Our new school website, including a new course management tool, went live this week. I was among the presenters who introduced our "Academic Groups" pages to all the other teachers. Three meetings and many hours of play over the last three weeks set me up for Wednesday's 60 min preso to ~25 teachers plus the principal (gulp). I was on learner overload during the prep sessions! The process was a typical tech learning curve-nothing worked, the functionality went in and out, and the vendor kept turning the site on and off as we tried out all the features. But we had fun, and learned together, and even strategized how other teachers could be soothed when this stuff happened to them. Hardest class in the world to teach? TEACHERS.
So here is what I learned sitting in a tech lab with 5 other tech-y teachers. We are all alike in our curiosity, our willingness to screw up and laugh at it, and our desire to work together. At no other time during the year will I probably spend extended time with these folks--we all had different temperaments and areas of expertise. Didn't matter this summer. What mattered was the topic at hand and how many ways we could un-code the website. How this looked and sounded reminded me of exactly how my room looks when I throw out a challenge to a class and they have to solve the problem without me. It was loud, and we were all talking at once, and at least two people were rocking more than one device at a time. Everyone announced their superior approach the group at large, whether anyone asked or not. People jumped up to run across to check someone else's screen out whenever they needed to. All of this was happening while the Tech Director had a preso up on the Smartboard and was trying to present to us. We even laughed that we were 21st century learners-which was actually a snarky comment, since most of us at one time or another has made fun of people who still call it that--14 years into the 21st century.
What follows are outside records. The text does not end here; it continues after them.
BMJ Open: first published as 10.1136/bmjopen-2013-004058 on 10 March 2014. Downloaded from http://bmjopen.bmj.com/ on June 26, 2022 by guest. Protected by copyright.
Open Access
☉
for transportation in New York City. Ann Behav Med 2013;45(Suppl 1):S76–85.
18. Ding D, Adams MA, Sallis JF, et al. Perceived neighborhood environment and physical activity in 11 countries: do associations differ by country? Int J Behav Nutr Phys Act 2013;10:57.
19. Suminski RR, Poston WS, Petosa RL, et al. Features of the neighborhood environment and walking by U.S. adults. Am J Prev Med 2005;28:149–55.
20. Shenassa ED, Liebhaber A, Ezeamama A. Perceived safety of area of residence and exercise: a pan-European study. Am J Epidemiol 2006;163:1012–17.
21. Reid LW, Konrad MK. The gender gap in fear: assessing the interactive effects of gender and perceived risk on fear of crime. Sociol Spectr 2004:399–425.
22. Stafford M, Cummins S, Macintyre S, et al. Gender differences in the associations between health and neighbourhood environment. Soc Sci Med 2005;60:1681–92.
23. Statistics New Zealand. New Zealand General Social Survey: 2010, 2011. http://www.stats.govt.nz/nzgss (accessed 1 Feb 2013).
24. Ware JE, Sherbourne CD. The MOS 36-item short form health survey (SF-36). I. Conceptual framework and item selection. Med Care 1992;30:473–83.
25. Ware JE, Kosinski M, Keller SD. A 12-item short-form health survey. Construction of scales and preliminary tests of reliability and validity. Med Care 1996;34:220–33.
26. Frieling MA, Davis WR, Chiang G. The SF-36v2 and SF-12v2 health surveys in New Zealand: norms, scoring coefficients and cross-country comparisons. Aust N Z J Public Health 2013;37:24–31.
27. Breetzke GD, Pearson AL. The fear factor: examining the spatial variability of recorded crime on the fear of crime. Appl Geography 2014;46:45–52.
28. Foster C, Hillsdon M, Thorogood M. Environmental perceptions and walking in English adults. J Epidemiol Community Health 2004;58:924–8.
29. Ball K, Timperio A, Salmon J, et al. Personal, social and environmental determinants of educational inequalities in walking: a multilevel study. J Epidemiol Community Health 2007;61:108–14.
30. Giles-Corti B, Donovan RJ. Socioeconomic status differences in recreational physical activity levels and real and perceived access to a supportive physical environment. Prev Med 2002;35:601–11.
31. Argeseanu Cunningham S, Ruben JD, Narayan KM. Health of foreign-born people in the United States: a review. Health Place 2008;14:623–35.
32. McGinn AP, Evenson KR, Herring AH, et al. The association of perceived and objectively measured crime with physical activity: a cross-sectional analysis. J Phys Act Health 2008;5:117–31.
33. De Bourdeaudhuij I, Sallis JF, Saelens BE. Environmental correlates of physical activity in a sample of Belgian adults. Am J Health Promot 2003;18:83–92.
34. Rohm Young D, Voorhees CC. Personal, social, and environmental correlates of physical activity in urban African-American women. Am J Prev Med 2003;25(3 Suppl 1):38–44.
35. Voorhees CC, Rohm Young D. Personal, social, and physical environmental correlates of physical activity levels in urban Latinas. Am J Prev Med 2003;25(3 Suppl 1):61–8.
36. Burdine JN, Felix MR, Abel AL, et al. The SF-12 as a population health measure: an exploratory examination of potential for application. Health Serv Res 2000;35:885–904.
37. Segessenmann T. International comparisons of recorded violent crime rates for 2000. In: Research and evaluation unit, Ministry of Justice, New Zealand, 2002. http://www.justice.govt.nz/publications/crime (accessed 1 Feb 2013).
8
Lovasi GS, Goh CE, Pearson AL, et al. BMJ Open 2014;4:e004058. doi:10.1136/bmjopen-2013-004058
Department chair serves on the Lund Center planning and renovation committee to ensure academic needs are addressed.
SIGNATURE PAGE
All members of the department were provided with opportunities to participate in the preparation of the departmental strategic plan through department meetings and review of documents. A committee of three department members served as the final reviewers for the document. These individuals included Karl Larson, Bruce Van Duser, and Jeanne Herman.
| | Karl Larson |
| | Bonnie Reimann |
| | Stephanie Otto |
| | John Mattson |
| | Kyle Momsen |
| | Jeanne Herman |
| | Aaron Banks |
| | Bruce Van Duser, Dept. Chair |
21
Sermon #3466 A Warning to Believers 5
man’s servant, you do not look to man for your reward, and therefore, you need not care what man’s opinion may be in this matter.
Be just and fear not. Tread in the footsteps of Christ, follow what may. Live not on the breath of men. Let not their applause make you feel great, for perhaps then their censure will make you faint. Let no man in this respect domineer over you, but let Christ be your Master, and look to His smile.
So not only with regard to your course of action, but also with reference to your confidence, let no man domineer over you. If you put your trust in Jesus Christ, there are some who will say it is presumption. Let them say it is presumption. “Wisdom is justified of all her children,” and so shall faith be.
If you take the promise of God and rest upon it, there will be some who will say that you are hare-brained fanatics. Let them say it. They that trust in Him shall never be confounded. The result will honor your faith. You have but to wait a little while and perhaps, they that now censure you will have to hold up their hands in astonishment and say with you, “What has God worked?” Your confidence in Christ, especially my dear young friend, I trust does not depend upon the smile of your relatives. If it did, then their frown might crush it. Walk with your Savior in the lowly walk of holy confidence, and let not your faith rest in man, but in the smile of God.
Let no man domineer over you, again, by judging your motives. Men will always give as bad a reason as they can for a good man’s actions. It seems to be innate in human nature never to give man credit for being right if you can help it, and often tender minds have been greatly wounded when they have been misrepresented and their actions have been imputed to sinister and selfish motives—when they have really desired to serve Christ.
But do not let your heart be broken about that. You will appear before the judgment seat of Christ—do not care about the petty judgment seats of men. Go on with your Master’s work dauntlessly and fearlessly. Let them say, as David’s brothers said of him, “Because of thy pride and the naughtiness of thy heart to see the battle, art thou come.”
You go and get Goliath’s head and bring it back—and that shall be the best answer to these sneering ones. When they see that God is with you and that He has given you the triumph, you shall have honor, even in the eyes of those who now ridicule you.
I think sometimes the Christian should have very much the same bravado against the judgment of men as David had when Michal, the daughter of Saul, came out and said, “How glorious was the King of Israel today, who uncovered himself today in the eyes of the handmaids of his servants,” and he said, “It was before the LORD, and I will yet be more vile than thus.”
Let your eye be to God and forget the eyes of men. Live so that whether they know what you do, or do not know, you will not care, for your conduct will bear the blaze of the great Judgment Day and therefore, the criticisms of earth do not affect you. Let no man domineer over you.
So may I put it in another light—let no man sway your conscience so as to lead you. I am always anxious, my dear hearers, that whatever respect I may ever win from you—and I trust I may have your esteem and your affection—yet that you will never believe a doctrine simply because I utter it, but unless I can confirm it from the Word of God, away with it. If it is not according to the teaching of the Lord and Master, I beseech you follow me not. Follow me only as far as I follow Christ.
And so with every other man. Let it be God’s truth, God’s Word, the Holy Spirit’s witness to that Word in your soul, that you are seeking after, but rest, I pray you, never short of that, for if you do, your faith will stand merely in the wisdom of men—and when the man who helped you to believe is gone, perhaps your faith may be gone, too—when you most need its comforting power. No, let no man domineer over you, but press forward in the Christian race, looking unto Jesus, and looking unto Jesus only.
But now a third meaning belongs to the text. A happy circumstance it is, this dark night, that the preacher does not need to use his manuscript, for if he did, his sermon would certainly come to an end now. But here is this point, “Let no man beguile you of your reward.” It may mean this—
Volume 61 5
But as I worked the room this week at the actual session, I noted at least three levels of comfort in the room with my colleagues. At the same time, I noticed some of my colleagues were unhappy with others yelling out questions or calling out successes. And there are always adults who are consternated by my room set up--not rows, more like mini centers. So if you are 50 years old and you are used to finding a seat near the front so you can be near the teacher, what do you do when there are 12 "front row" seats and the teacher does not stand still? I needed folks to help each other, since the class was so large. I sensed that most of the class was on target, but not everyone was happy. It is a vulnerable feeling to know that you are laying your teaching soul bare to other teachers who may not get your approach. And no teacher spends time in class describing why she teaches the way she does--the whole collaborative thing is CRITICAL for our kids, so my adult learners needed to test drive collaboration themselves. I hope that they got enough to work on their own. I won't be giving a test so they know how well they learned!